Co do twierdzeń pełnomocnika strony, jakoby niewiarygodne było, że kierujący pojazdem nie zatrzymywał się, mimo wyraźnych znaków patrolu Policji, a przejechanie przez niego 250 metrów stanowiło "drogę spokojnego hamowania ze średniej prędkości", organ odwoławczy przyjął, iż nie znajdują one odzwierciedlenia w rzeczywistości. Z danych Krajowej Rady Bezpieczeństwa Ruchu Drogowego wynika, że droga hamowania pojazdu poruszającego się z prędkością 90 km/h na lodzie może wynieść około 208 metrów, natomiast droga zatrzymania takiego pojazdu ponad 240 metrów. Ścisłe centrum [...] nie spełnia takich kryteriów, nie wspominając o dozwolonej w tym miejscu prędkości.

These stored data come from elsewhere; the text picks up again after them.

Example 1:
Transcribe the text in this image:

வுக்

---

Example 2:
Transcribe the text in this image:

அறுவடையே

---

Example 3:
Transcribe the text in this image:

Odnosząc się do kwestii przesłuchania w charakterze świadków: kierującego pojazdem, osoby zgłaszającej policjantom fakt kierowania przez niego pojazdem w sposób budzący wątpliwości co do stanu trzeźwości, a także zatrzymujących policjantów organ odwoławczy podkreślił, iż w sprawie bezsprzecznie ustalono, że kierujący znajdował się w stanie nietrzeźwości (1,17 mg/l, 1,01 mg/l – co daje odpowiednio zawartość ok. 2, 46 ‰ i 2,12 ‰ we krwi) oraz nie reagował na sygnały świetlne i dźwiękowe.

Powyższe wartości alkoholu są tak znaczne i niemal dwukrotnie wyższe niż pomiary dokonane u S.C. (0,60 mg/l), że nie sposób dać wiary, iż mógł on nie dostrzec, w jakim stanie znajduje się kierujący, nawet w przypadku, gdy sam wcześniej spożywał alkohol. Skoro przy takich wartościach kierujący prowadził samochód, to wyżej wymieniony, mający w organizmie stężenie niemal dwukrotnie mniejsze, wbrew twierdzeniom pełnomocnika, musiał mieć świadomość, że jego kolega narusza przepisy ruchu drogowego.

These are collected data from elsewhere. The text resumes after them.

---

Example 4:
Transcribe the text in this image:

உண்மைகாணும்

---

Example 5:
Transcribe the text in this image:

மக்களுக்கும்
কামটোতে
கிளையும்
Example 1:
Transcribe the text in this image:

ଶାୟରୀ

Zdaniem Komendanta Głównego Policji, oświadczenia składane przez stronę oraz twierdzenia jej pełnomocnika służą jedynie uniknięciu przez [...] S.C. konsekwencji służbowych jego nagannego zachowania.

Organ odwoławczy wskazał także, iż policjantów obowiązują szczególnie rygorystyczne wymagania w zakresie przestrzegania prawa i zasad etycznych. Zgodnie z art. 1 ust. 2 ustawy o Policji, do podstawowych zadań Policji, należy między innymi ochrona życia i zdrowia ludzi oraz mienia, ochrona bezpieczeństwa i porządku publicznego, wykrywanie przestępstw i wykroczeń oraz ściganie ich sprawców. Policjant który umożliwia prowadzenie pojazdu osobie, która spożywała alkohol traci autorytet oraz wiarygodność w odbiorze społecznym, które to elementy są niezbędne do właściwego i skutecznego wykonywania obowiązków łączących się ze służbą w organach ścigania. Stąd też pozostawanie w służbie policjanta, który nie legitymuje się wskazanymi przymiotami, narusza ważny interes służby.

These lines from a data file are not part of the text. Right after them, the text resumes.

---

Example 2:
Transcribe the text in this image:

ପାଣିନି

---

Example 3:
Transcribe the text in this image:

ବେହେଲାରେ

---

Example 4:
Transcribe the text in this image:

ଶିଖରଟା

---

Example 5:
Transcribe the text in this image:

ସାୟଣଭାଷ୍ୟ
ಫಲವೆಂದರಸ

Pozostawienie S.C. w służbie w Policji jest niemożliwe, albowiem mogłoby pozbawić tę formację wiarygodności w oczach opinii publicznej oraz wpłynąć demoralizująco na innych policjantów.

Komendant Główny Policji zaznaczył, iż Zarząd Wojewódzkiego Niezależnego Samorządnego Związku Zawodowego Policjantów Komendy [...] Policji nie wydał opinii w sprawie zwolnienia wyżej wymienionego ze służby w Policji na powołanej wyżej podstawie prawnej. Zaniechanie wydania opinii nie uniemożliwiało rozstrzygnięcia niniejszej sprawy przez organ pierwszej instancji.

Potwierdził również zasadność nadania przez Komendanta [...] Policji zaskarżonemu rozkazowi personalnemu rygoru natychmiastowej wykonalności z uwagi na interes społeczny.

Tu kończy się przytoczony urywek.